··· Quoted passage

As I walked through the doors I began worrying that it was going to be like Pauline’s sessions in The League of Gentlemen and we’d be divided into the occupational groups of Bramble Pickers and Babysitters. I’d have to ensure no matter what that I’d be chosen to join the pickers side as I have very little patience for screaming kids.

Instead of Pauline and her pens we had a stereotypical Kerryman with an impenetrable accent going through information that I had already received many times before. He informed us of our options to start our own business. But it has to be realistic he warned. You won’t be allowed set up a company offering helicopter rides of North Kerry. You’d be bust in a week – nobody can afford these sort of luxuries these days.

And just like that, without ever knowing before, it became blatantly clear that this is exactly what I wanted to do all my life. What’s not to love about helicopters? They’ve got to be easier to park than cars and there’s hardly ever a traffic jam up there! Mine would be a sturdy but sleek shiny green specimen with an alternating black and grey border.  I ran through some possible names – Conor’s Copters – Air Borne Identity –  Sky Sports. Legal issues surrounding names aside there would be no way this could fail. How on earth could this man dash my brand new life dream – literally before it even began?

In a full on excitable daydream I looked up from my doodles of helicopters to notice that people were leaving and the session was over. Not one wedding had been planned, although we were ‘invited’ to a one-on-one meeting next week, presumably to hone the marriage plans.

I’ll bring up my helicopter business idea then I decided. I have a week to perfect it. All I need to do is devise a business plan, obtain a helicopter pilot licence, overcome a mild fear of heights and change this egregious economy so people can again afford ‘these sorts of luxuries’.

Now, does that mean I should vote yes or no I wonder.  Will the third sentence in that booklet make things clear? The recycling bin it is!

······
··· Record set

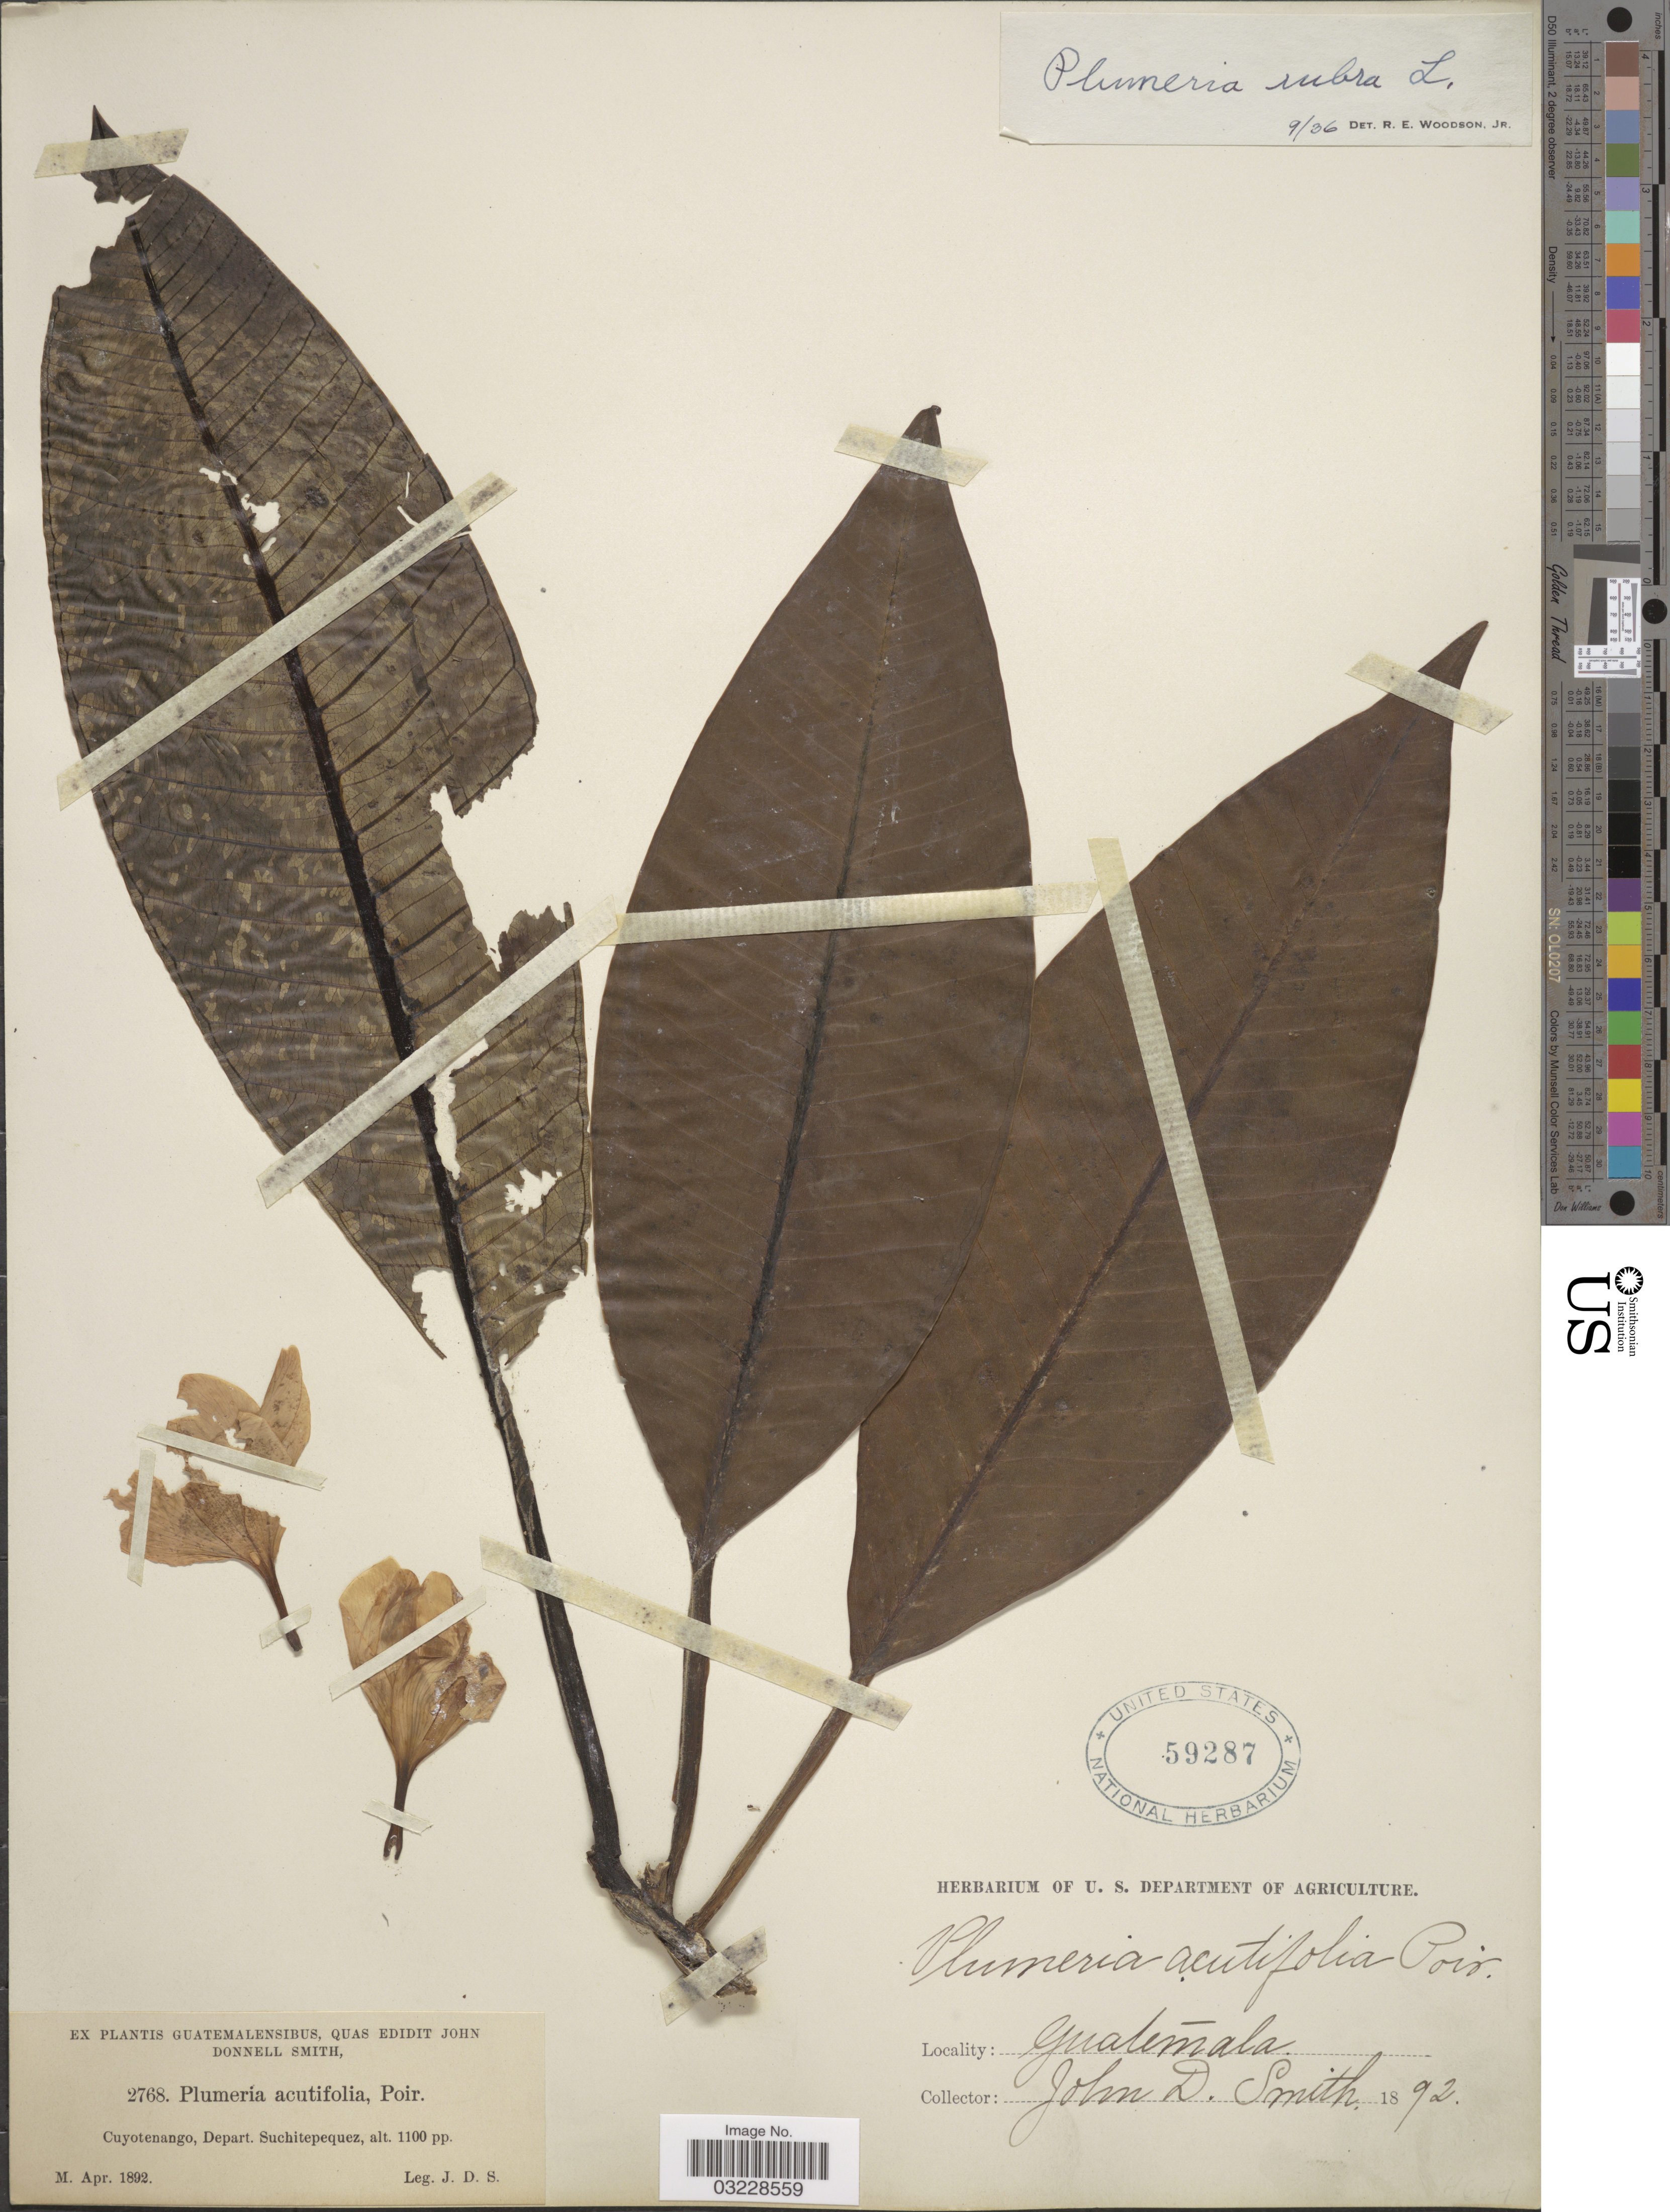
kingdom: Plantae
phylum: Tracheophyta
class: Magnoliopsida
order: Gentianales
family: Apocynaceae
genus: Plumeria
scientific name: Plumeria rubra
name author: L.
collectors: J. Donnell Smith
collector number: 2768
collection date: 1892-04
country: Guatemala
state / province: Suchitepéquez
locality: Cuyotenango, Depart. Suchitepequez.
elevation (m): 335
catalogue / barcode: US 59287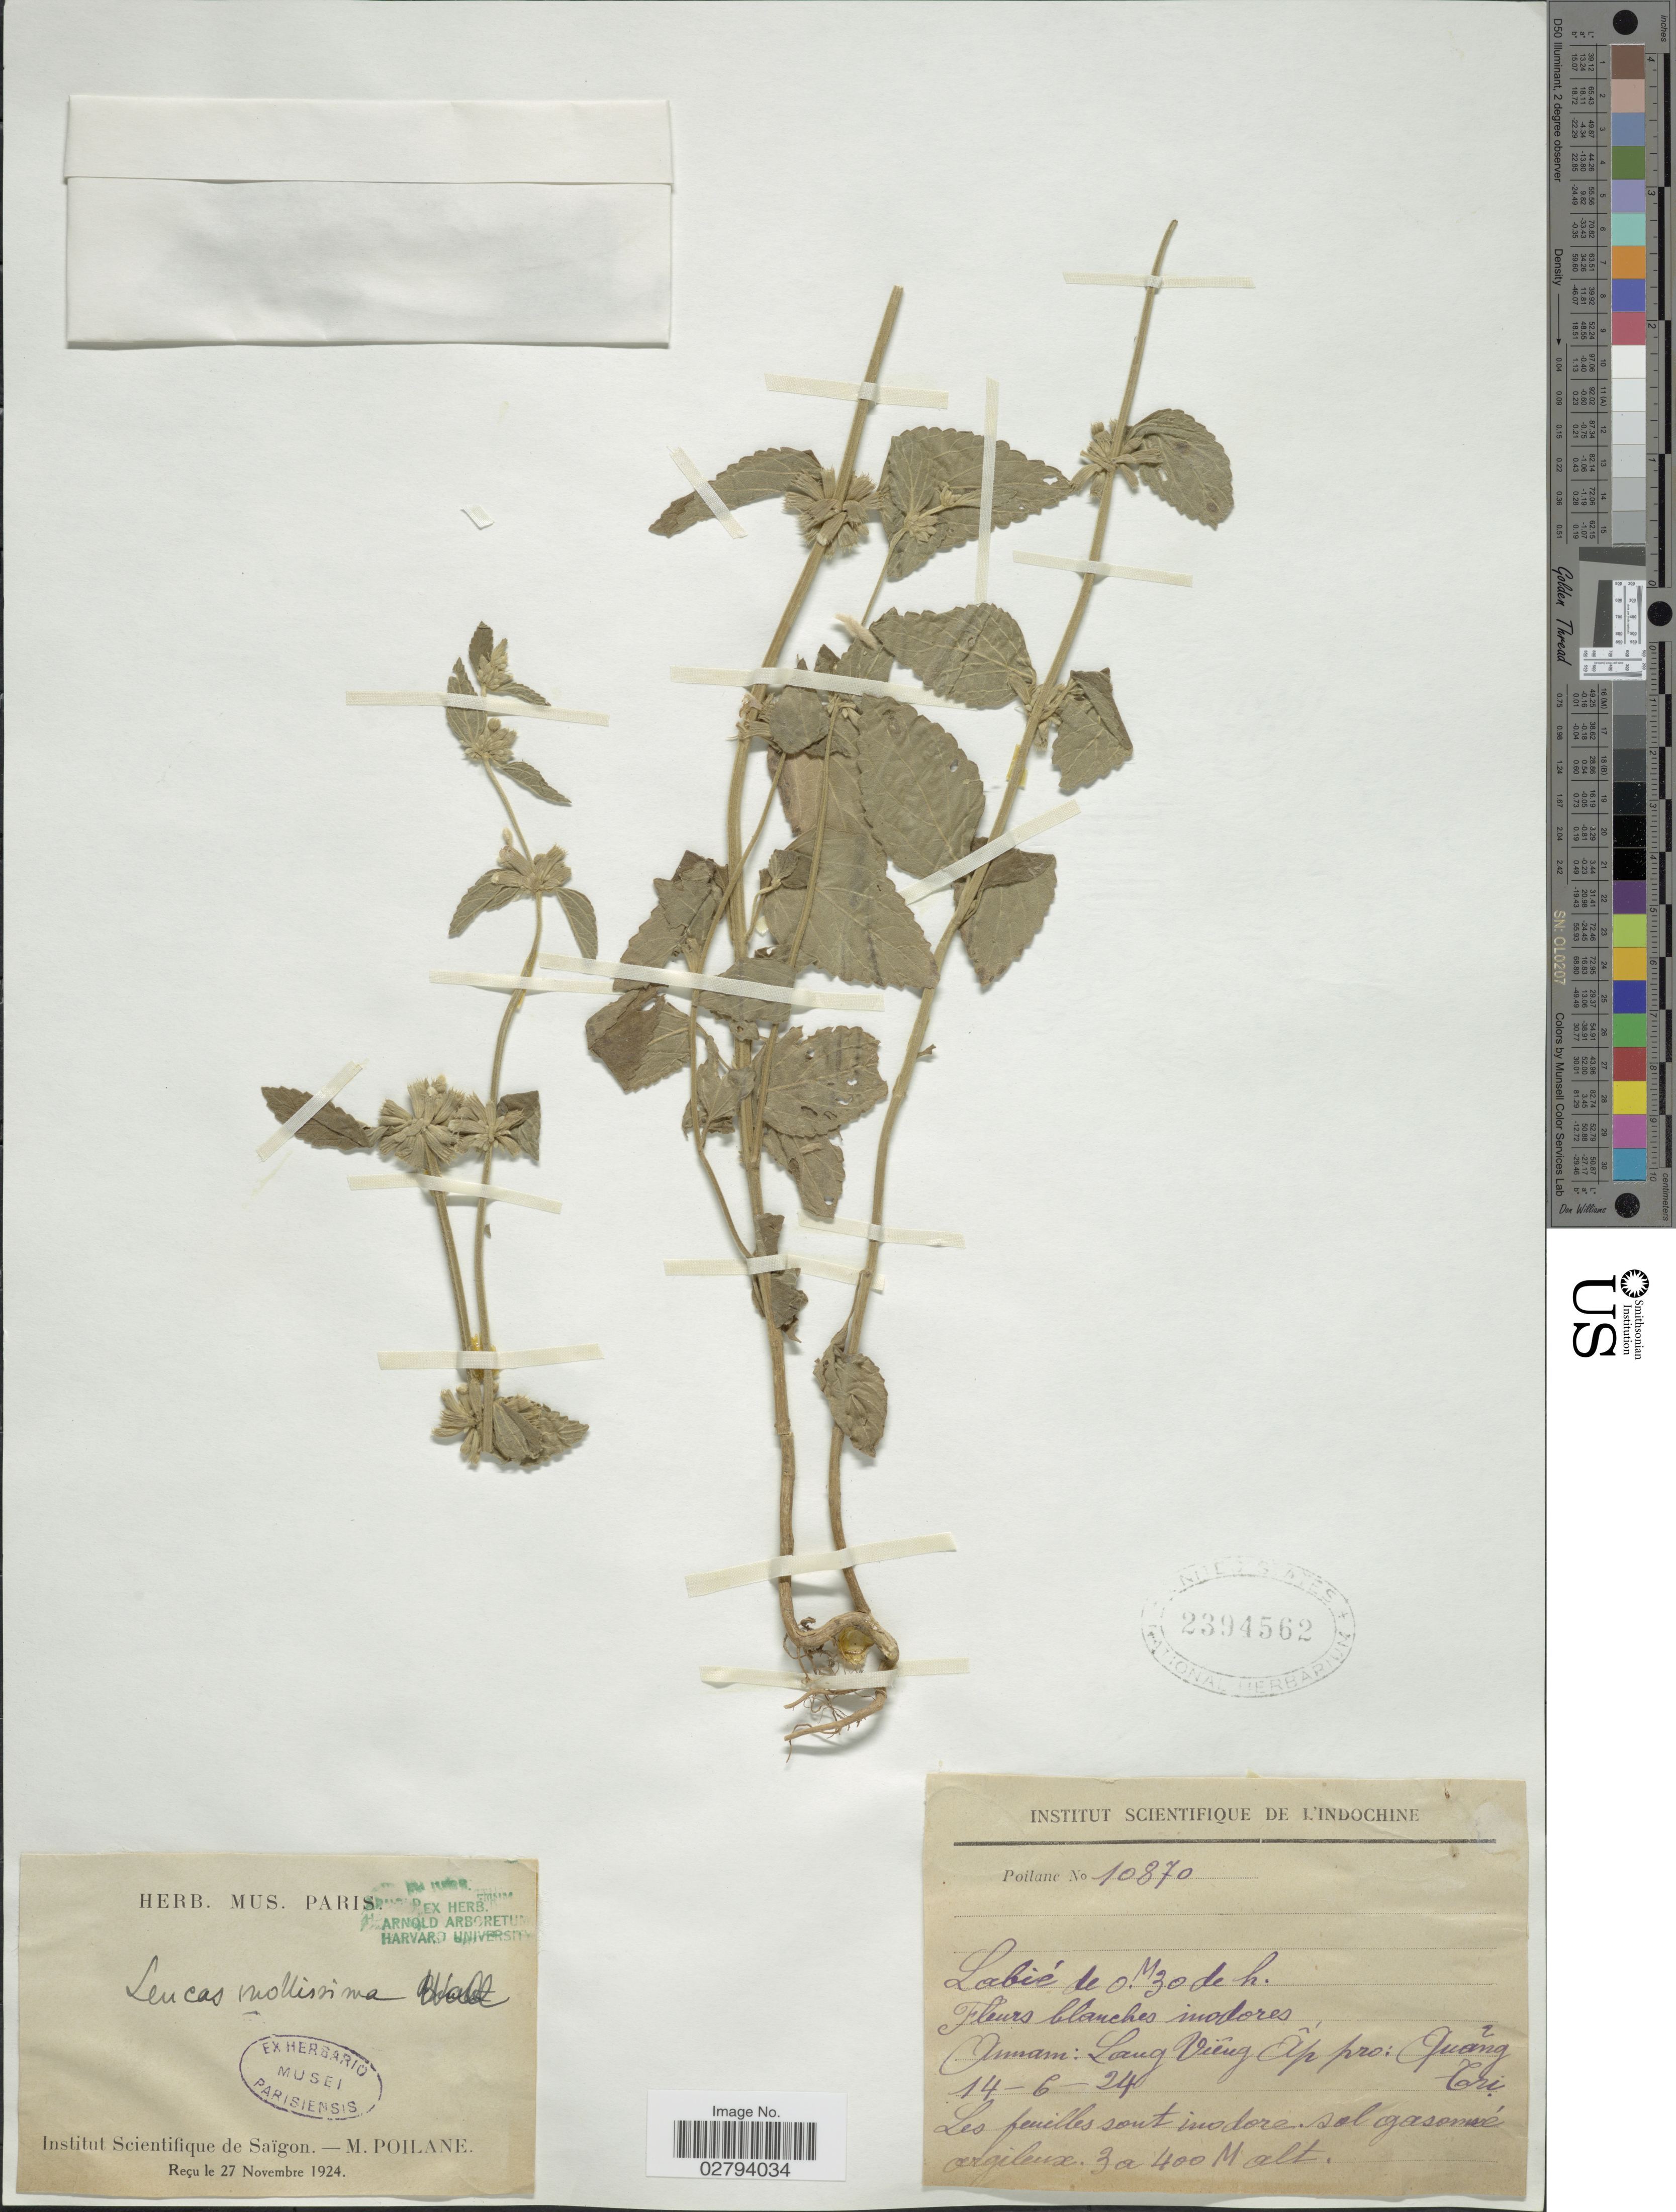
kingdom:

······

▶ _Exercise prompt_
In the passage about the information session, what would the writer's imagined helicopter look like?

▶ _Final result_
A sturdy but sleek shiny green helicopter with an alternating black and grey border.